The Friends of Prisoners told us about some of the projects they had been able to start under Aristide. They had started to put pumps in the cells, and were able to go into the cells and talk to the prisoners. Now they can only see people through a very tiny window. From accounts of how prisoners live, you don’t even want to think about it.

After all that to go to the UN-OAS and hear them talk about the danger of “people’s revenge” was very disturbing.

ATC: In our earlier interview [ATC 43] we discussed aspects of the Clinton administration’s blockade of refugees, and the U.S. economic and political strategy toward Haiti. What can you add from what you saw on this visit as well as other recent events?

CG: An organization called the U.S. Catholic Conference has been contracted by the U.S. embassy to prepare files for asylum claims. They do the initial interview, then someone comes from the Immigration and Naturalization Service to do the official interview.

Here again, we got a sense from the person in charge of the office that they expect to have many asylum claims from the military, in expectation of revenge after Aristide’s return. They say that “both sides” are potentially criminal and that the military face repression too! Only when you press them do they say that they’re “not talking about now,” but what they anticipate.

Democracy for Dollars

One gets the impression that a situation is being set up in advance where President Aristide and those perceived as his supporters will be accused of human rights abuses, so that he has to be “equally” monitored. The OAS monitoring mandate goes till next June, to overlap with Aristide’s return. They told us their role then would remain the same, to monitor “abuses on both sides.”

The impression I got is that the United States is pushing for the return of some kind of formal, top-down democracy. Actually, when you look at the terms of the agreements it isn’t even formally democratic, because it violates many points of the Haitian constitution. It’s evident that the process is geared toward preempting and excluding any role for the popular organizations.

A military dictatorship is too volatile for U.S. interests, especially because it Might lead to revolution. They want a formal, constitutional solution with the State Department’s Agency for International Development (USAID) program in place. They are already plotting Haiti’s economic future, negotiating contracts, mobilizing their technical experts with an eye to planning Haiti’s economy to replace peasant agriculture with export-oriented agribusiness and maquiladora-type miniplants.

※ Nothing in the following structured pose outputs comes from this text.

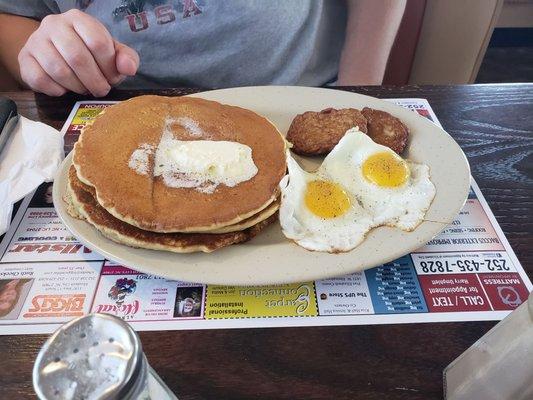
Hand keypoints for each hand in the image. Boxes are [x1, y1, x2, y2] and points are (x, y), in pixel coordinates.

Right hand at [18, 9, 138, 96]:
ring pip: (59, 70)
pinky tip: (65, 89)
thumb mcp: (111, 52)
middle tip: (101, 90)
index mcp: (78, 19)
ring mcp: (36, 41)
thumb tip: (129, 68)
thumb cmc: (89, 53)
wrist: (56, 52)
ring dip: (77, 87)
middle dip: (94, 81)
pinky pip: (40, 79)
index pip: (98, 42)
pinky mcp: (24, 59)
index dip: (109, 67)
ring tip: (84, 89)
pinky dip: (57, 90)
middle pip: (78, 58)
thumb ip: (126, 58)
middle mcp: (54, 24)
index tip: (113, 78)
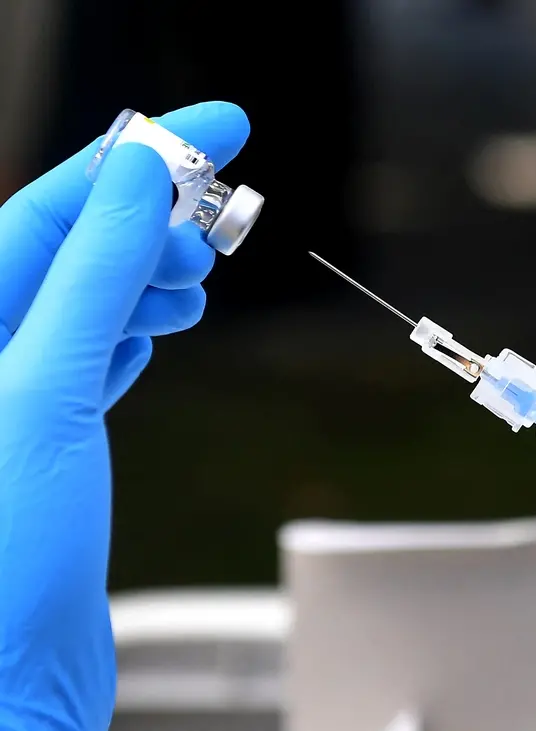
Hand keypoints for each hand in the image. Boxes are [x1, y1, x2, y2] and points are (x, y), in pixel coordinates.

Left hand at [0, 102, 249, 728]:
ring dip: (152, 273)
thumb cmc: (1, 561)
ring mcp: (13, 394)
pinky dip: (137, 327)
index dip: (137, 156)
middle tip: (219, 211)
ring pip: (89, 297)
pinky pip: (94, 350)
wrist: (9, 676)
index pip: (53, 207)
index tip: (214, 123)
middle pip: (73, 245)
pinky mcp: (48, 435)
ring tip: (200, 270)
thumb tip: (139, 182)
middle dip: (153, 218)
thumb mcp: (42, 392)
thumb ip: (91, 278)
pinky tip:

You see them now, in the Land-rovers. Some of the USAID reports document the appalling conditions and low wages. But when Aristide proposed to increase the daily minimum wage from three Haitian dollars to five, AID conducted a systematic campaign against it, claiming he was going to destroy Haiti’s economy and investment opportunities.

A report has come out from the National Labor Committee, called “Haiti After the Coup: Sweatshop or Real Development?” It denounces the role of AID and the National Endowment for Democracy. And the House of Representatives did pass a law, which is now in Senate hearings, to restrict the role of AID and to dismantle NED as it now exists. Yet we still see this same “solution” being plotted for Haiti.

The time has come for the U.S. labor movement to express proactive solidarity with Haitian workers, not just solidarity fed by protectionist impulses, for example, over the fear or threat of job loss. I believe the U.S. left should look much more closely at the struggles of students, workers and peasants in Haiti in the months ahead.